Use it for chronic resentment cases, social isolation driven by harsh assessments of other people, family or workplace conflict where the client is stuck in a position of grievance, and depressive presentations that have tipped into a generalised “people are awful” filter. Don’t use it without consideration in trauma cases where the harsh judgment is a protective response to genuine ongoing harm. There the cognitive restructuring isn’t appropriate yet.

The clinical pattern to read. The gap between the original judgment and the more balanced view tells you whether the cognitive work is engaging. Clients who can’t generate a more balanced view, even when prompted, usually have a deeper belief about people in general (“everyone is selfish,” “people always disappoint,” “you can’t trust anyone”) sitting underneath the surface judgments. Surface restructuring won’t dislodge a core belief. The conversation in session moves to that deeper level before the worksheet can do clinical work.

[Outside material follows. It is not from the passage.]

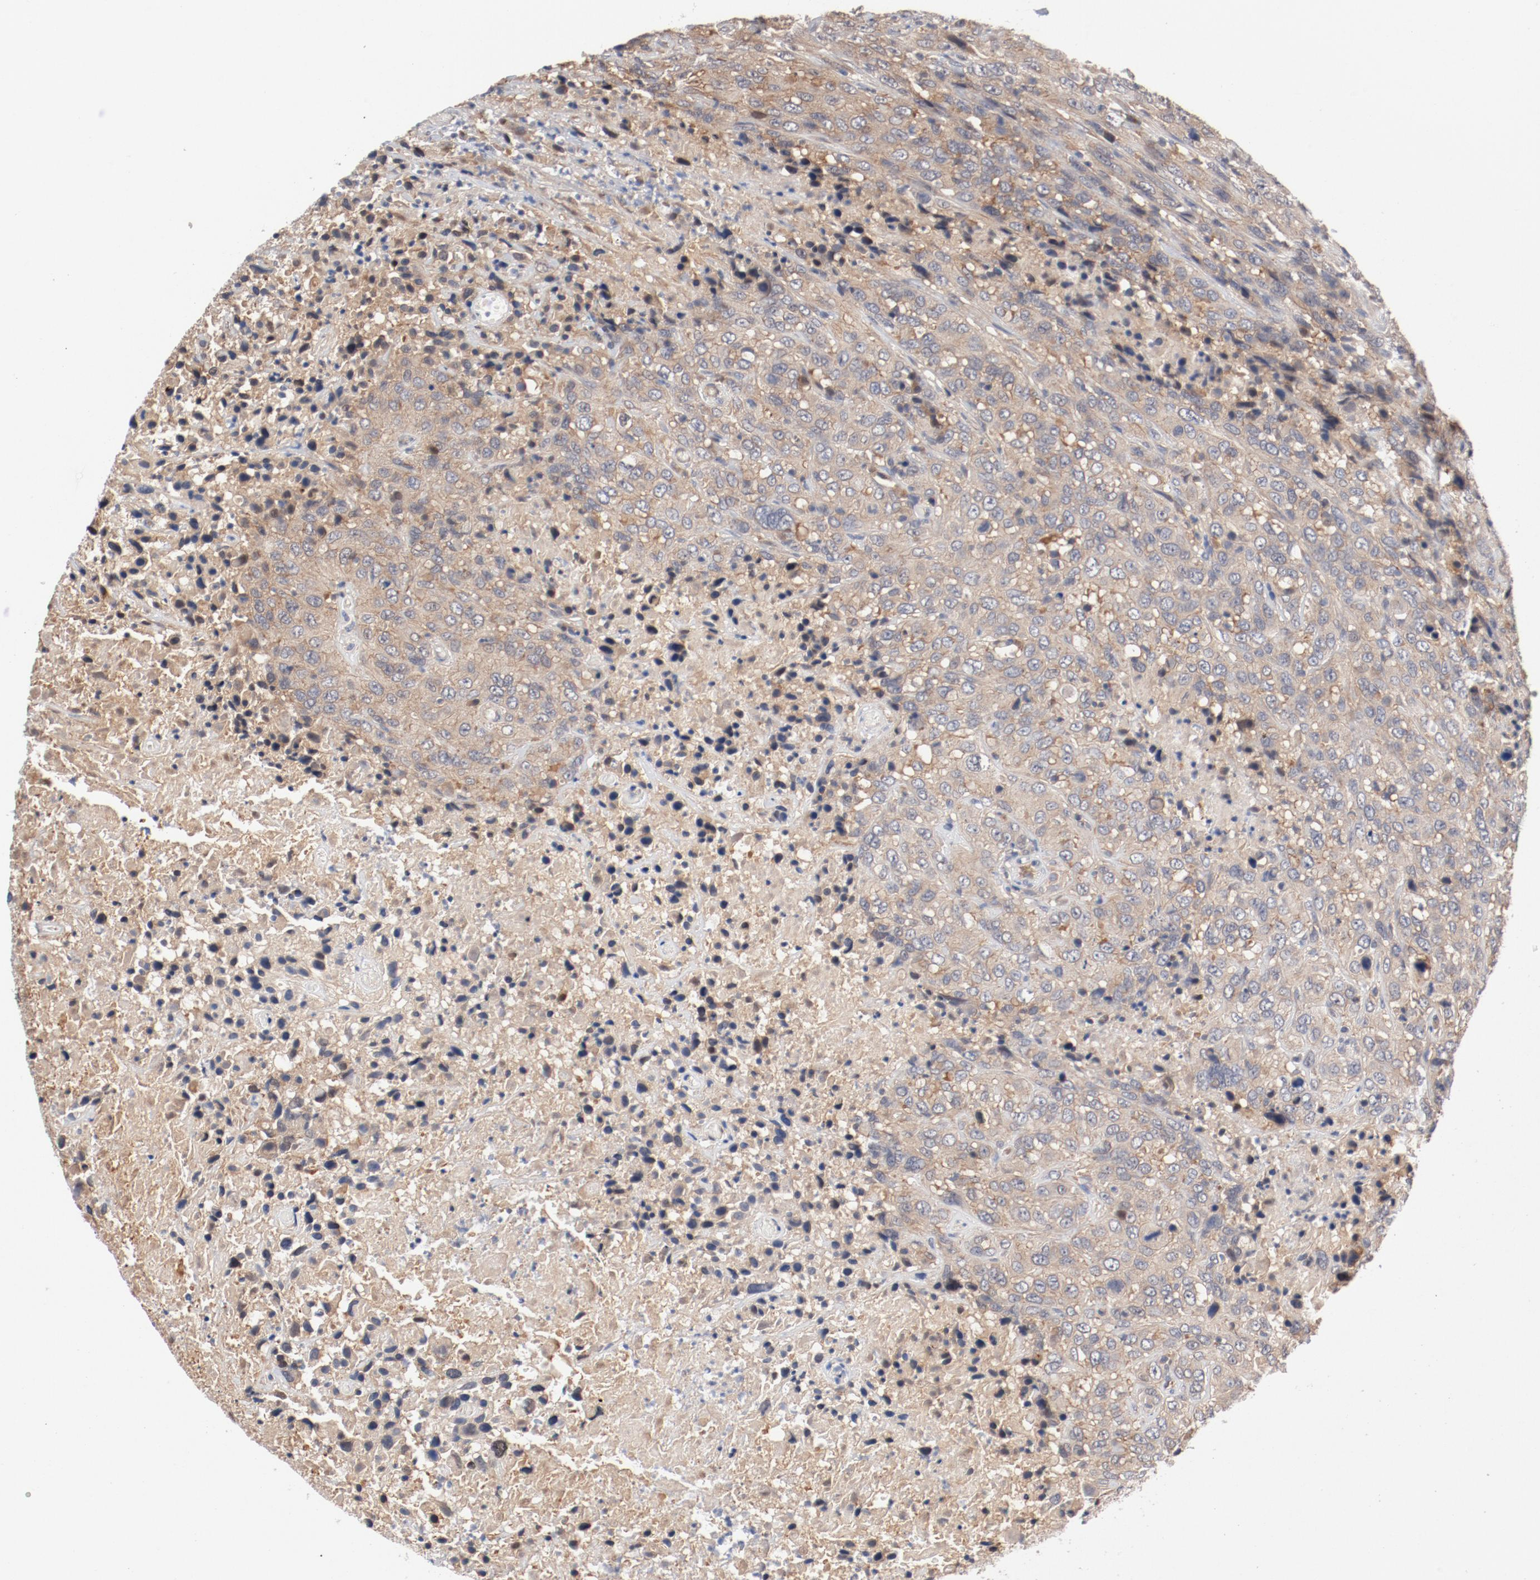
{"staining": {"intensity": "weak", "quantity": "<25%", "location": "cytoplasmic/membranous"}, "tissue": "urothelial cancer", "cell_type": "Tumor cells", "image_type": "cancer", "snomed": [{"axis": "morphology", "description": "Urothelial carcinoma, High grade"}, {"axis": "topography", "description": "Urinary bladder"}], "caption": "Tumor cells show no significant protein positivity in urothelial cancer. The staining is performed using DAB brown chromogen with nuclei counter-stained in using hematoxylin.", "gene": "PITPNM2", "patient": {"sex": "male", "age": 61}}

A second pattern: clients who balance the judgment cleanly on paper but report feeling no different about the person. That’s the cognitive-emotional gap that tells you cognitive work alone isn’t enough for this case. Behavioural experiments with the actual person, where possible, tend to do what cognitive challenge can’t.

In my-cbt, the worksheet is one of the bundled system templates. Assign it from the case file with a personal message naming the specific relationship or pattern the client is working on. Submissions save in the case file and the cost column across multiple entries gives you the running total of what the judgments are taking from the client’s life.